DIRECTIONS: Copy out every line of the records below word for word, leaving out the pictures.

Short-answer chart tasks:
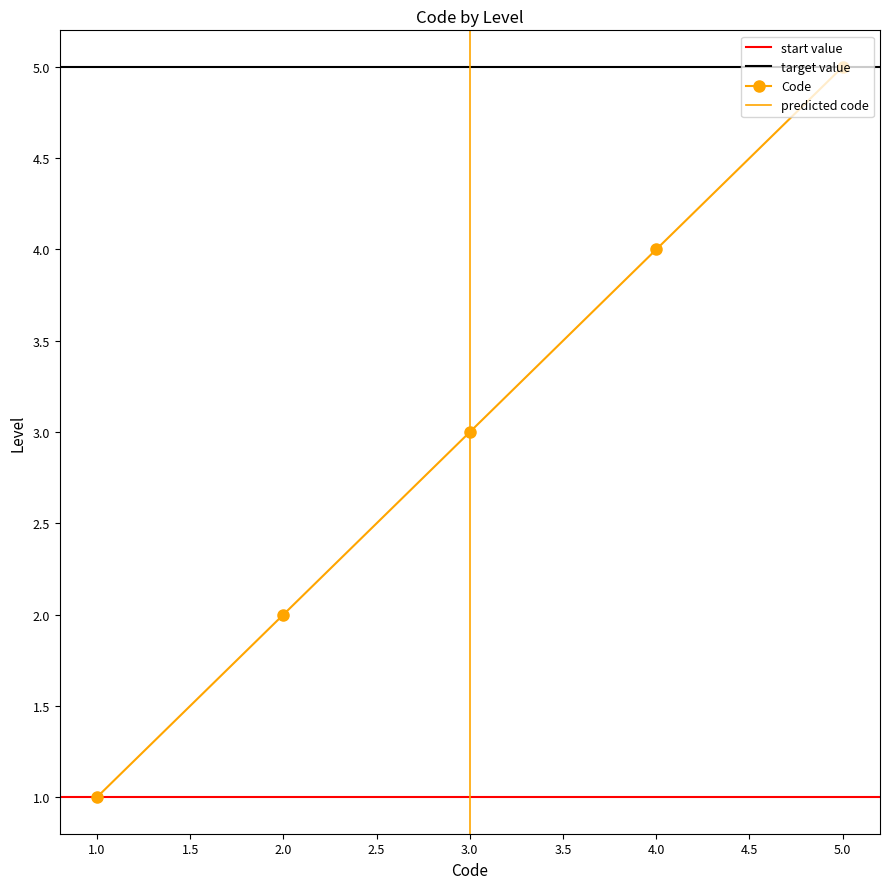

At which label does Code reach its minimum?

1.0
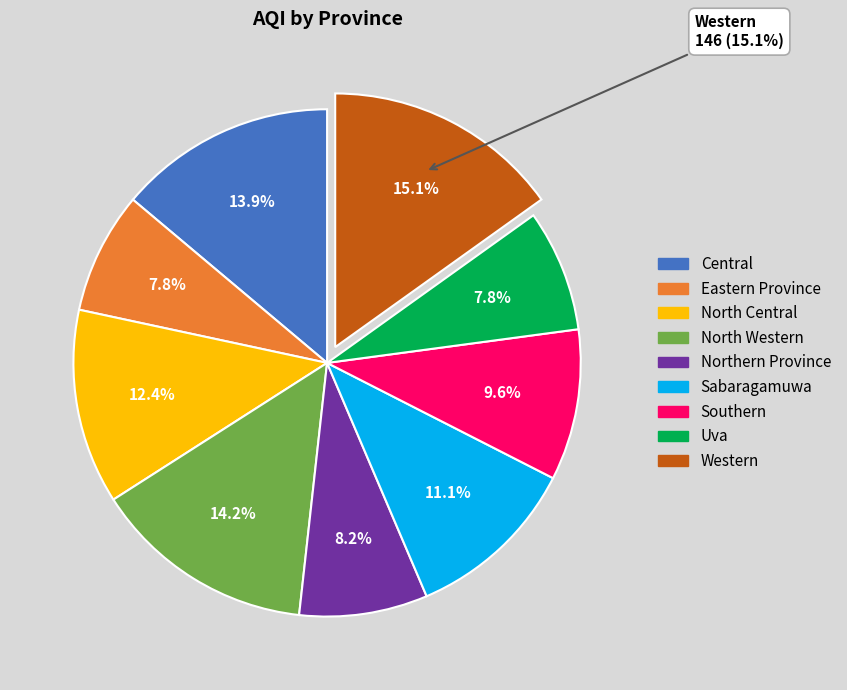

Rank the categories by value from lowest to highest.

Eastern Province, Uva, Northern Province, Southern, Sabaragamuwa, North Central, Central, North Western, Western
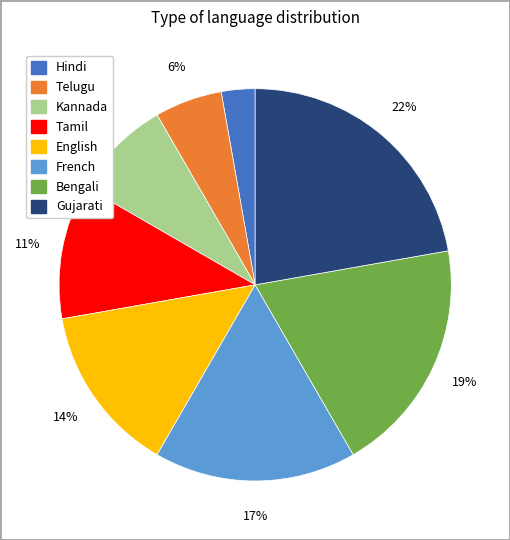

Do Hindi and French together represent more than half of the pie?

No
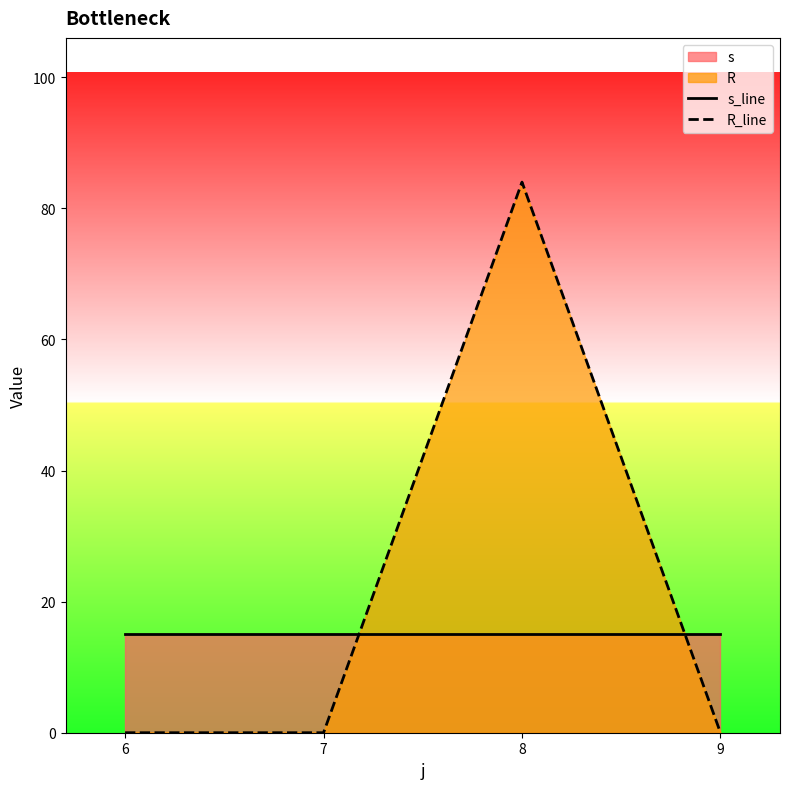

What is the value of the s_line point at the 4th from the left?

15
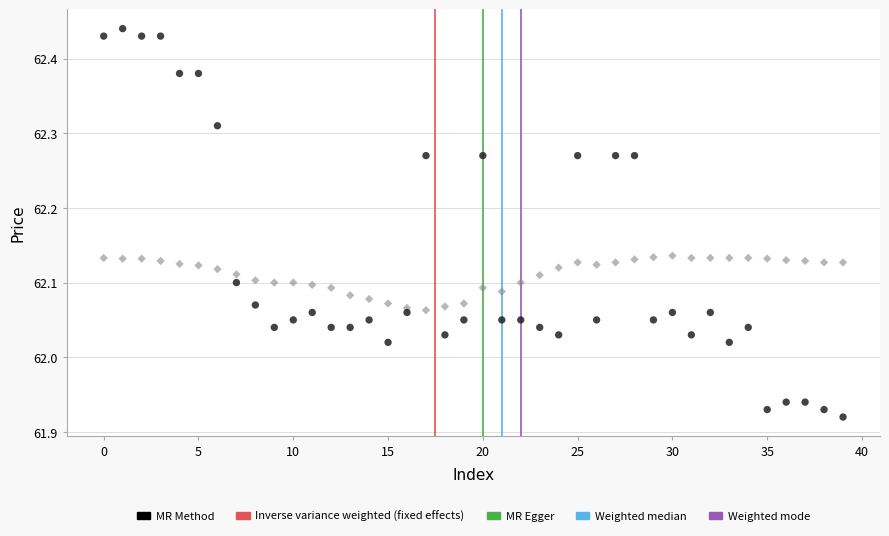

Across all data points, what is the range of Y values (max minus min)?

0.5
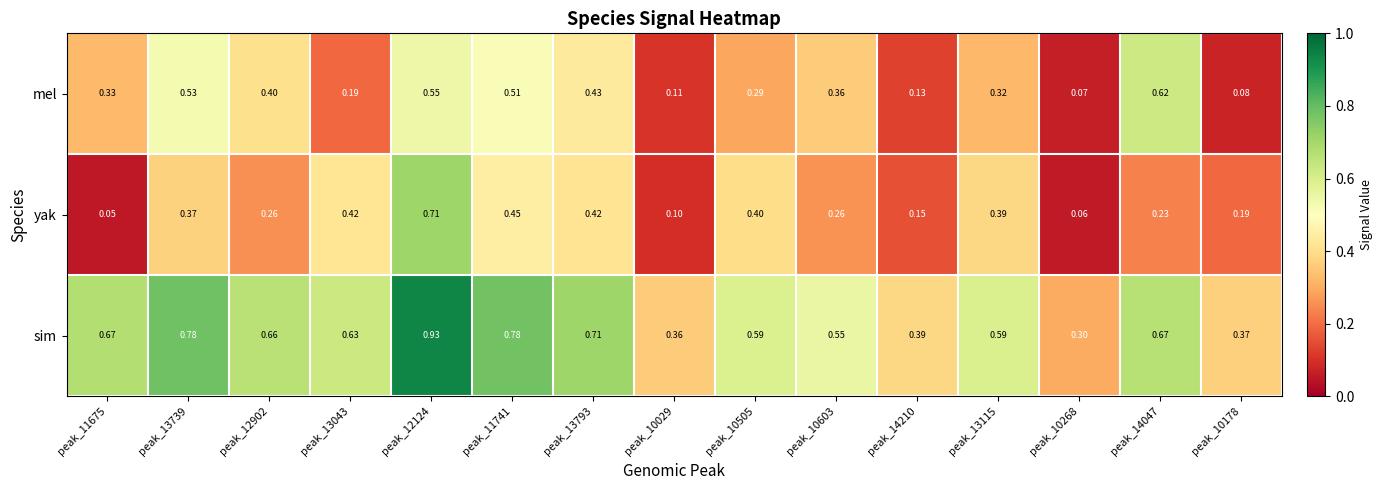

Is the value of mel at peak_10268 greater than the value of yak at peak_10505?

No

EXERCISE SOLUTION:
At which label does Code reach its minimum?

1.0

Rank the categories by value from lowest to highest.

Eastern Province, Uva, Northern Province, Southern, Sabaragamuwa, North Central, Central, North Western, Western

Do Hindi and French together represent more than half of the pie?

No

What is the value of the s_line point at the 4th from the left?

15

Across all data points, what is the range of Y values (max minus min)?

0.5

Is the value of mel at peak_10268 greater than the value of yak at peak_10505?

No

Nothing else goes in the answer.